• WHAT THE TASK ASKS: Leave out every picture, then transcribe the rest of the listing exactly.

• RECORDS FOR THIS EXERCISE:
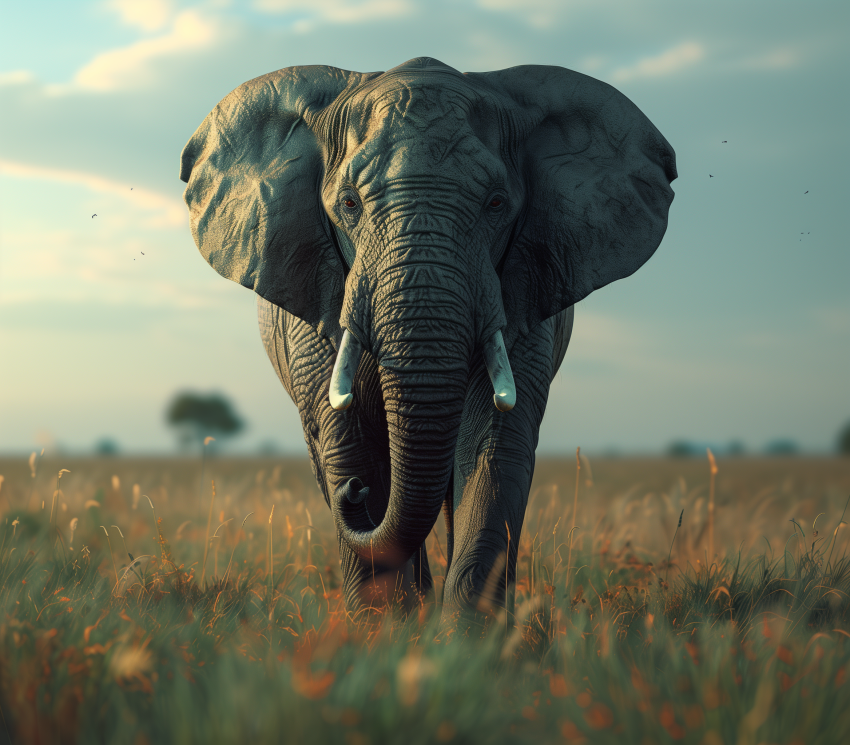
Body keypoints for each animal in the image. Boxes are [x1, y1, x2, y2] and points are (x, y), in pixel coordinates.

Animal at [179, 57, 676, 622]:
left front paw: (470, 638)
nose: (354, 495)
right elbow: (350, 440)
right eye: (349, 203)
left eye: (496, 203)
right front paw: (384, 630)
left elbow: (494, 446)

• SOLUTION FOR THIS TASK:
Body keypoints for each animal in the image. Boxes are [x1, y1, x2, y2] and points are (x, y), in pixel coordinates.

Animal at [179, 57, 676, 622]:
left front paw: (470, 638)
nose: (354, 495)
right elbow: (350, 440)
right eye: (349, 203)
left eye: (496, 203)
right front paw: (384, 630)
left elbow: (494, 446)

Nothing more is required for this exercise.